To create a topic for the table in your Faust script in the Amazon MSK cluster, in the Linux shell, enter the following command:
kafka-topics.sh --create \
--bootstrap-server $BROKER_STRING \
--topic windowed-agg-tumbling_table-changelog \
--replication-factor 2 \
--partitions 1
To run your script, in the Linux shell, enter the following command:
[ec2-user@ip-10-0-0-79 ~]$ python3 windowed_raw_data.py worker
┌ƒaµS† v1.10.4┬──────────────────────────────────────────────────────────────────────────────────────────────────────────────────────────────────────────────────────────────────────────────────────────────────────────────────────────────────────────┐
│ id │ windowed-agg │
│ transport │ [URL('kafka://b-1.mskcluster.xo9fsh.c13.kafka.us-west-2.amazonaws.com:9092'), URL('kafka://b-3.mskcluster.xo9fsh.c13.kafka.us-west-2.amazonaws.com:9092'), URL('kafka://b-2.mskcluster.xo9fsh.c13.kafka.us-west-2.amazonaws.com:9092')] │
│ store │ memory: │
│ web │ http://localhost:6066/ │
│ log │ -stderr- (warn) │
│ pid │ 21260 │
│ hostname │ ip-10-0-0-79.us-west-2.compute.internal │
│ platform │ CPython 3.7.16 (Linux x86_64) │
│ drivers │ │
│ transport │ aiokafka=1.1.6 │
│ web │ aiohttp=3.8.6 │
│ datadir │ /home/ec2-user/windowed-agg-data │
│ appdir │ /home/ec2-user/windowed-agg-data/v1 │
└─────────────┴──────────────────────────────────────────────────────────────────────────────────────────────────────────────────────────────────────────────────────────────────────────────────────────────────────────────────────────────────────────┘
starting➢ 😊
[2024-02-12 09:44:30,078] [21260] [WARNING] processing window:56 events,mean: 0.48,timestamp 1707731060.0
[2024-02-12 09:44:40,084] [21260] [WARNING] processing window:98 events,mean: 0.53,timestamp 1707731070.0
[2024-02-12 09:44:50,090] [21260] [WARNING] processing window:99 events,mean: 0.45,timestamp 1707731080.0
[2024-02-12 09:45:00,097] [21260] [WARNING] processing window:98 events,mean: 0.53,timestamp 1707731090.0
And...IT'S A WRAP!, During this small demo you:
- Established a new cluster configuration for an Amazon MSK cluster
- Set up Apache Kafka command-line tools on an EC2 instance
- Utilized these tools to initiate topics within the Amazon MSK cluster.
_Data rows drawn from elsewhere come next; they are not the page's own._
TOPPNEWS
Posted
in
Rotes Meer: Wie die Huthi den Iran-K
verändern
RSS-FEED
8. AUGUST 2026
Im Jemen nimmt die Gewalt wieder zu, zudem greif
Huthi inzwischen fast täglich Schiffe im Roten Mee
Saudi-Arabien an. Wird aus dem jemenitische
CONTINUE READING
- Additionally, you developed a Python script to generate events, employing the Faust stream processing library designed for Apache Kafka.
You now start playing with different features, even testing the struggles after upgrade Kafka from one version to another!
Happy Learning!
Top comments (1)
What is the authentication mechanism used by the faust client in python application to authenticate itself to Kafka cluster via IAM?
I am trying to use kafka-python library to stream messages and authenticate the application using aws_msk_iam_sasl_signer but I'am unable to connect the complete flow for this.